** Given text **
*** Begin section ***
Finally, after 4+ weeks of dire internet connectivity problems at the Family TreeHouse, the problem has been found, and solved. Hallelujah!!
The problem began one morning over 4 weeks ago. We woke up to our alarm clocks blinking at us – an overnight power failure. Could have been a thunderstorm, or something else, but whatever it was, it didn’t wake either of us up. By checking mechanical clocks and the blinking time setting on some of our digital clocks, one can get an idea of when the outage happened, and for how long. This one looked to have been a very short one (seconds or less) about 3 am or so.
After getting ready for the day, I continued my usual morning routine and went down to my basement office to check email and look at on-line newspapers. Not an option this morning. My computer had ridden through the outage with flying colors (I have a small uninterruptible power supply – UPS – on the rig downstairs), but the Comcast cable modem wasn’t letting anyone out onto the internet. I didn’t have time that morning to troubleshoot it, so off to work I went.
*** End section ***
** Data **
*** Begin section ***
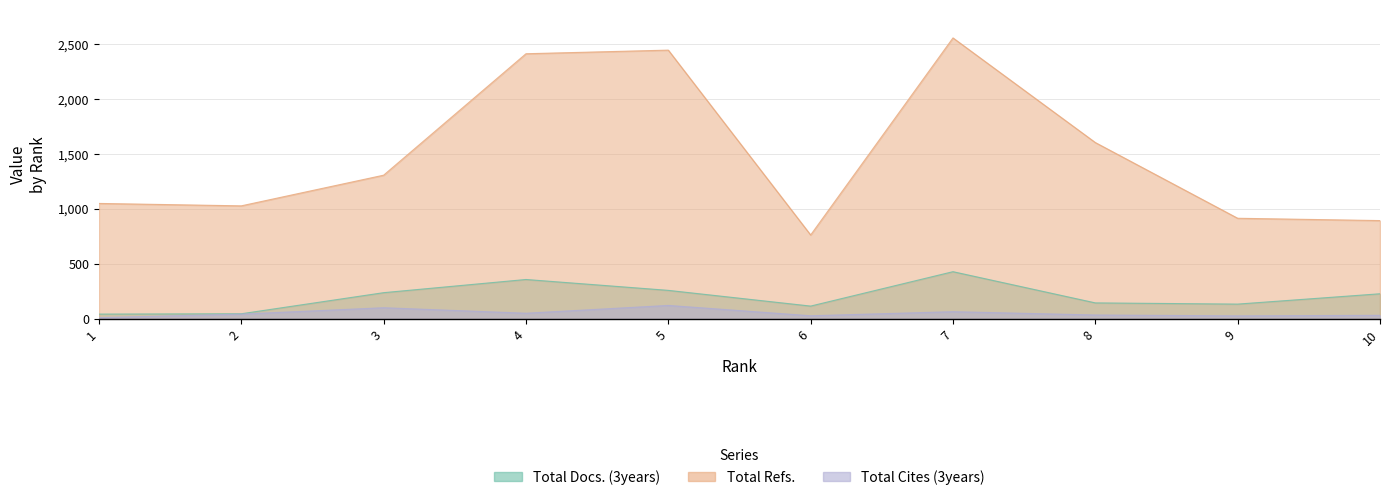

At which category is the sum across all series the highest?

7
*** End section ***
** Work instruction **
In the account of the internet outage, why did the computer in the basement office get through the power failure? Explain in one to three sentences. The material comes from a separate source.

** Problem solution **
The computer had a small uninterruptible power supply (UPS) on the rig downstairs. That let it ride through the brief overnight outage with no trouble.